La musica per gli ungheresi ha tutt'oggi un grande significato. Essa è rimasta nel cuore degli ungheresi forse più che l'arte in quello degli italiani.
Ferenc (Franz) Liszt incarna più di altri il mito della musica. Liszt (1811-1886) era in realtà di sangue tedesco ma si dichiarò subito ungherese e tale si sentiva.
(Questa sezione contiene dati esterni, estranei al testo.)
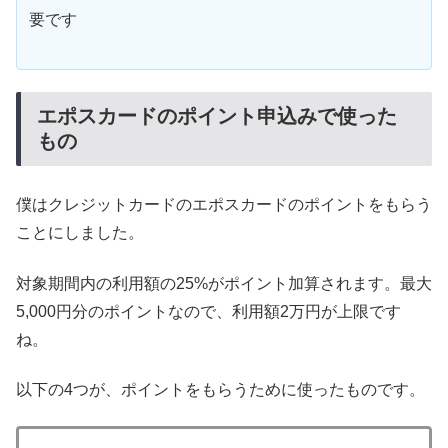
要です
エポスカードのポイント申込みで使った
もの
僕はクレジットカードのエポスカードのポイントをもらう
ことにしました。
対象期間内の利用額の25%がポイント加算されます。最大
5,000円分のポイントなので、利用額2万円が上限です
ね。
以下の4つが、ポイントをもらうために使ったものです。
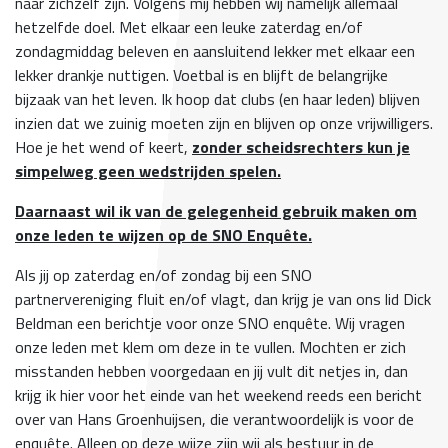
naar zichzelf zijn. Volgens mij hebben wij namelijk allemaal
hetzelfde doel. Met elkaar een leuke zaterdag en/of
zondagmiddag beleven en aansluitend lekker met elkaar een
lekker drankje nuttigen. Voetbal is en blijft de belangrijke
bijzaak van het leven. Ik hoop dat clubs (en haar leden) blijven
inzien dat we zuinig moeten zijn en blijven op onze vrijwilligers.
Hoe je het wend of keert,
zonder scheidsrechters kun je
simpelweg geen wedstrijden spelen.
Daarnaast wil ik van de gelegenheid gebruik maken om
onze leden te wijzen op de SNO Enquête.
Als jij op zaterdag en/of zondag bij een SNO
partnervereniging fluit en/of vlagt, dan krijg je van ons lid Dick
Beldman een berichtje voor onze SNO enquête. Wij vragen
onze leden met klem om deze in te vullen. Mochten er zich
misstanden hebben voorgedaan en jij vult dit netjes in, dan
krijg ik hier voor het einde van het weekend reeds een bericht
over van Hans Groenhuijsen, die verantwoordelijk is voor de
enquête. Alleen op deze wijze zijn wij als bestuur in de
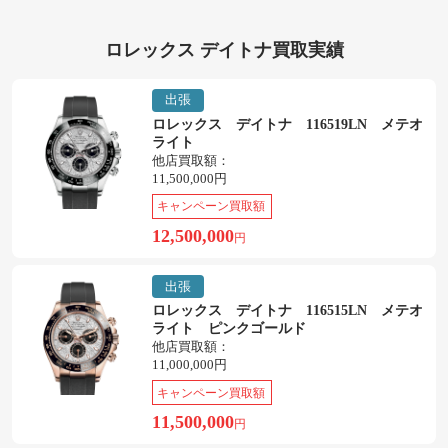
ロレックス デイトナ買取実績
出張
ロレックス デイトナ 116519LN メテオ
ライト
他店買取額：
11,500,000円
キャンペーン買取額
12,500,000
円
出張
ロレックス デイトナ 116515LN メテオ
ライト ピンクゴールド
他店買取額：
11,000,000円
キャンペーン買取額
11,500,000
円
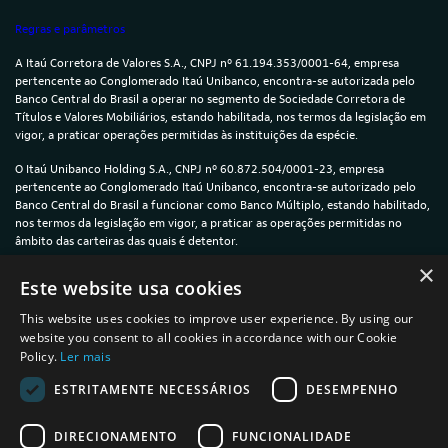
Regras e parâmetros
A Itaú Corretora de Valores S.A., CNPJ nº 61.194.353/0001-64, empresa
pertencente ao Conglomerado Itaú Unibanco, encontra-se autorizada pelo
Banco Central do Brasil a operar no segmento de Sociedade Corretora de
Títulos e Valores Mobiliários, estando habilitada, nos termos da legislação em
vigor, a praticar operações permitidas às instituições da espécie.
O Itaú Unibanco Holding S.A., CNPJ nº 60.872.504/0001-23, empresa
pertencente ao Conglomerado Itaú Unibanco, encontra-se autorizado pelo
Banco Central do Brasil a funcionar como Banco Múltiplo, estando habilitado,
nos termos da legislação em vigor, a praticar as operações permitidas no
âmbito das carteiras das quais é detentor.
×
© 2024 — Itaú Unibanco Holding S.A. — CNPJ: 60.872.504/0001-23
Este website usa cookies
This website uses cookies to improve user experience. By using our
website you consent to all cookies in accordance with our Cookie
Policy.
Ler mais
Política de Privacidade e Cookies
ESTRITAMENTE NECESSÁRIOS
DESEMPENHO
Termos de uso
DIRECIONAMENTO
FUNCIONALIDADE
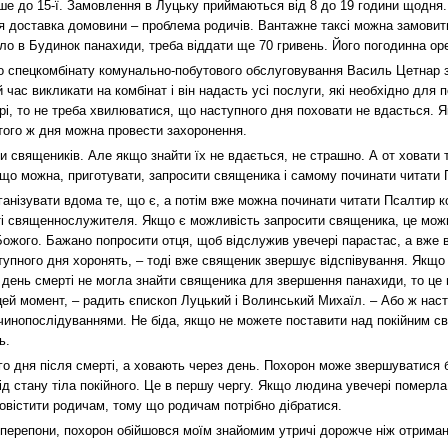
лише до 15-ї. Замовлення в Луцьку приймаються від 8 до 19 години щодня. О
рня доставка домовини – проблема родичів. Вантажне таксі можна замовит
іло в Будинок панахиди, треба віддати ще 70 гривень. Його погодинна ор
о спецкомбінату комунально-побутового обслуговування Василь Цетнар 
час викликати на комбінат і він надасть усі послуги, які необхідно для 
і, то не треба хвилюватися, що наступного дня поховати не вдасться. 
, того ж дня можна провести захоронення.
 священиків. Але якщо знайти їх не вдається, не страшно. А от ховати 
 що можна, приготувати, запросити священика і самому починати читати 
ганізувати вдома те, що є, а потім вже можна починати читати Псалтир ко
ті священнослужителя. Якщо є можливість запросити священика, це мож
ожого. Бажано попросити отця, щоб відслужив увечері парастас, а вже в
тупного дня хоронять, – тоді вже священик звершує відспівування. Якщо
в день смерті не могла знайти священика для звершення панахиди, то це
 цей момент, – радить єпископ Луцький і Волинський Михаїл. – Або ж нас
 чинопослідуваннями. Не біда, якщо не можете поставити над покійним св
ь.
о дня після смерті, а ховають через день. Похорон може звершуватися б
ід стану тіла покійного. Це в першу чергу. Якщо людина увечері померл
повістити родичам, тому що родичам потрібно дібратися.
перепони, похорон обійшовся моїм знайомим утричі дорожче ніж отрима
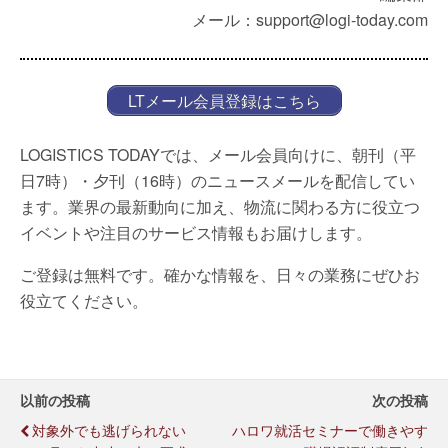
メール：support@logi-today.com
LTメール会員登録はこちら
LOGISTICS TODAYでは、メール会員向けに、朝刊（平
日7時）・夕刊（16時）のニュースメールを配信してい
ます。業界の最新動向に加え、物流に関わる方に役立つ
イベントや注目のサービス情報もお届けします。
ご登録は無料です。確かな情報を、日々の業務にぜひお
役立てください。
以前の投稿
次の投稿
対象外でも逃げられない
ハロワ就活セミナーで働きやす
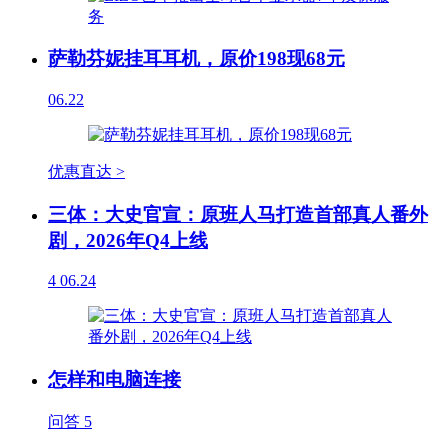
萨勒芬妮挂耳耳机，原价198现68元
06.22
优惠直达 >
三体：大史官宣：原班人马打造首部真人番外
剧，2026年Q4上线
4
06.24
怎样和电脑连接
问答
5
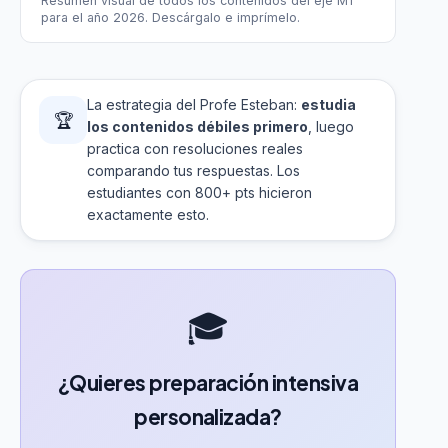
Resumen visual de todos los contenidos del eje M1
para el año 2026. Descárgalo e imprímelo.
La estrategia del Profe Esteban:
estudia
🏆
los contenidos débiles primero
, luego
practica con resoluciones reales
comparando tus respuestas. Los
estudiantes con 800+ pts hicieron
exactamente esto.
🎓
¿Quieres preparación intensiva
personalizada?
Per il suo estro e virtuosismo fu venerato dalle corti di tutta Europa, un genio che giocava a fare il divo gettando al suo pubblico i guanti di seta.
Un secolo prima la culla della musica era stata il Castello Eszterhazy a Fertod, la "Versailles ungherese", uno dei più belli esempi di barocco-rococò in stile Luigi XVI. Il Castello Eszterhazy fu costruito nel 1760 dal principe Miklos Esterhazy ed era frequentato spesso da Maria Teresa d'Asburgo che era solita affermare: "Se voglio vedere un'opera decente devo andare a Eszterhaza". In quella reggia, infatti, risuonavano le note di un altro grande compositore, Joseph Haydn, che lì fu maestro di cappella per trent'anni (1761-1790). Lo stesso principe Miklos Esterhazy era musicista. Oggi nella sala concerti si rappresentano le opere liriche di Haydn sulla base dei libretti restaurati. La dimora del musicista è aperta alle visite, mentre nulla, purtroppo, è rimasto del teatro dell'opera di Fertod.
Notevole è anche la tradizione del bel canto lirico che vide il nostro Enrico Caruso calcare le scene, così come numerosi artisti ungheresi apprezzati in tutto il mondo.